I am proposing that you, the esteemed members of Congress, mail me a "bailout package" for the amount of $10,000, which is, I must mention, only a tiny sliver of a fraction of a fraction of what you set aside for several of the Financial Institutions of America. And what is AIG anyway? What does it do!?

I, however, am a columnist. I provide my readers with tales of character-building daring exploits and good deeds on a weekly basis. I ensure that the children of Detroit Lakes (the town I live in, if you haven't heard of it) grow up knowing that they have someone who they can honestly look up to! And what, I ask, is more important than that?

I understand that you can't be handing out money to just any fool who's knocking. You've got expenses of your own. That war you have going on, for example, at about $10 billion a month, isn't cheap. But I am not just anybody, and, as my history of spending has hopefully shown you, I will not use my bailout funds for normal, self-centered purposes.

True, others might, but these are special circumstances and I am a very, very special person (or so my parents tell me). I promise, no, pinky-promise, to spend my bailout money on only the best gifts for my loved ones, which I'll definitely be able to do with $10,000.

And if there's any money left after I am finished giving, I will put it towards next year's latte fund. Besides, as long as we're being reasonable people, let's not kid ourselves: you can afford this. And if you don't have the money, borrow it!
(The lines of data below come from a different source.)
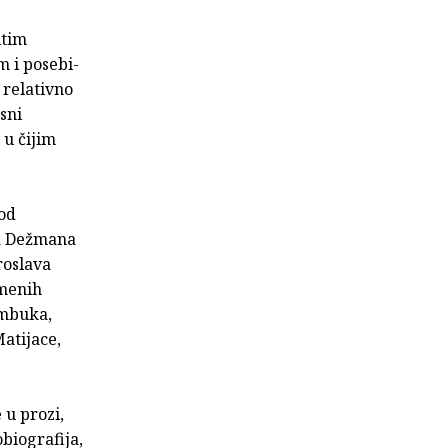
itim
 i posebi­
 relativno
sni
 u čijim
 od
ja Dežmana
roslava
emenih
ambuka,
atijace,
 u prozi,
biografija,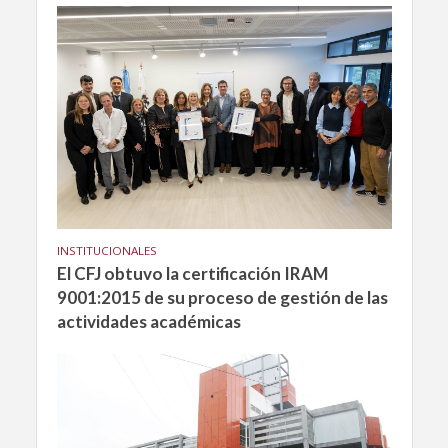
INSTITUCIONALES
El CFJ obtuvo la certificación IRAM
9001:2015 de su proceso de gestión de las
actividades académicas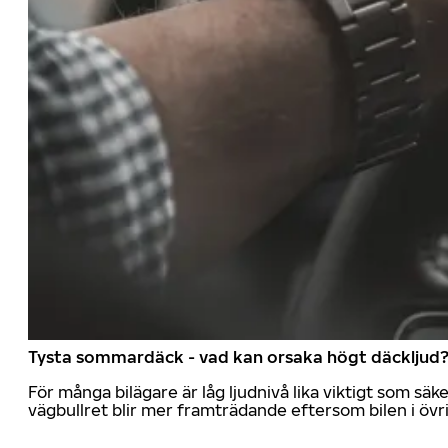
Tysta sommardäck - vad kan orsaka högt däckljud
För många bilägare är låg ljudnivå lika viktigt som sä
vägbullret blir mer framträdande eftersom bilen i övrig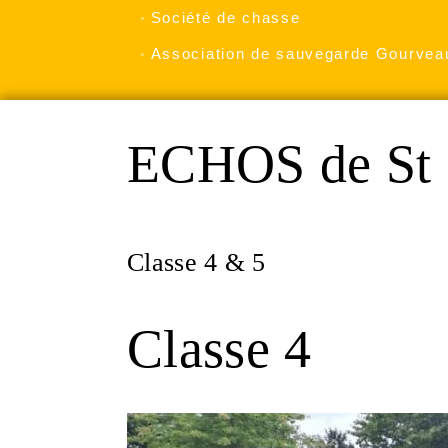
Société de chasse
Association de sauvegarde Gourvea
ECHOS de St 
Classe 4 & 5
Classe 4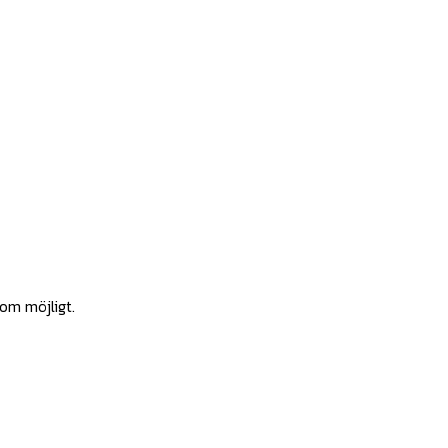
som möjligt.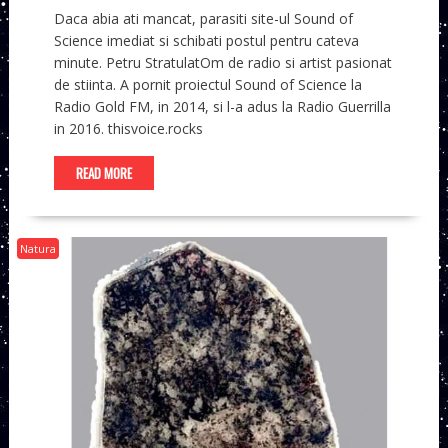
Daca abia ati mancat, parasiti site-ul Sound of
Science imediat si schibati postul pentru cateva
minute. Petru StratulatOm de radio si artist pasionat
de stiinta. A pornit proiectul Sound of Science la
Radio Gold FM, in 2014, si l-a adus la Radio Guerrilla
in 2016. thisvoice.rocks
READ MORE
Natura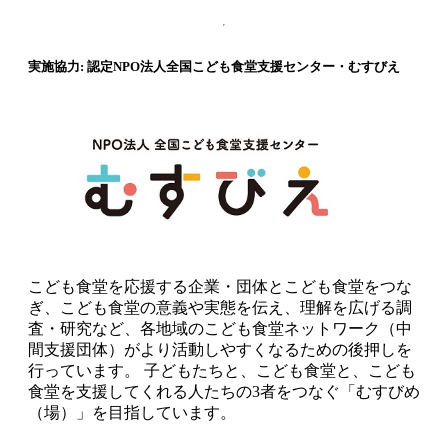
実施協力:
認定NPO法人全国こども食堂支援センター・むすびえ
こども食堂を応援する企業・団体とこども食堂をつな
ぎ、こども食堂の意義や実態を伝え、理解を広げる調
査・研究など、各地域のこども食堂ネットワーク（中
間支援団体）がより活動しやすくなるための後押しを
行っています。 子どもたちと、こども食堂と、こども
食堂を支援してくれる人たちの3者をつなぐ「むすびめ
（場）」を目指しています。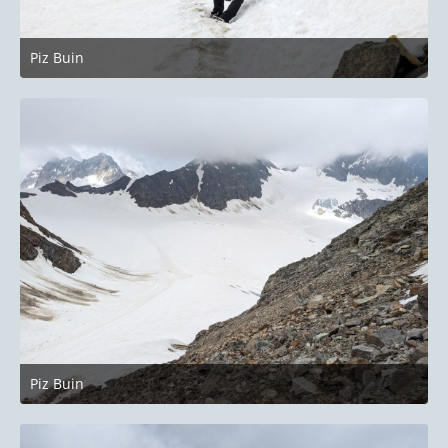
Piz Buin
27. Juni 2023 um 22:14
Piz Buin
27. Juni 2023 um 22:14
Some may have tried to sway you towards conservative spending by gently reminding you of the fact that our national deficit is edging into eleven-trillion dollar country. But what these people fail to realize is that there will always be another generation to take care of the debt. It's not our issue, so there's no need of us concerning ourselves with it, right? America has enough problems already.

In conclusion, I wish you a merry holiday season and fervently pray that you'll allow the Spirit of Christmas to guide you as you attempt to decide whether or not to grant my request. I completely understand that this must be an exceedingly difficult decision to make. But if you make it in a prayerful mindset, while remembering what this season is truly about and picturing me weeping in my bedroom because my beloved won't be getting anything from me this Christmas save for a hug and a nice card, the answer will come in time.


Nathan P. Kitzmann

Nathan Kitzmann is a sophomore at Detroit Lakes High School.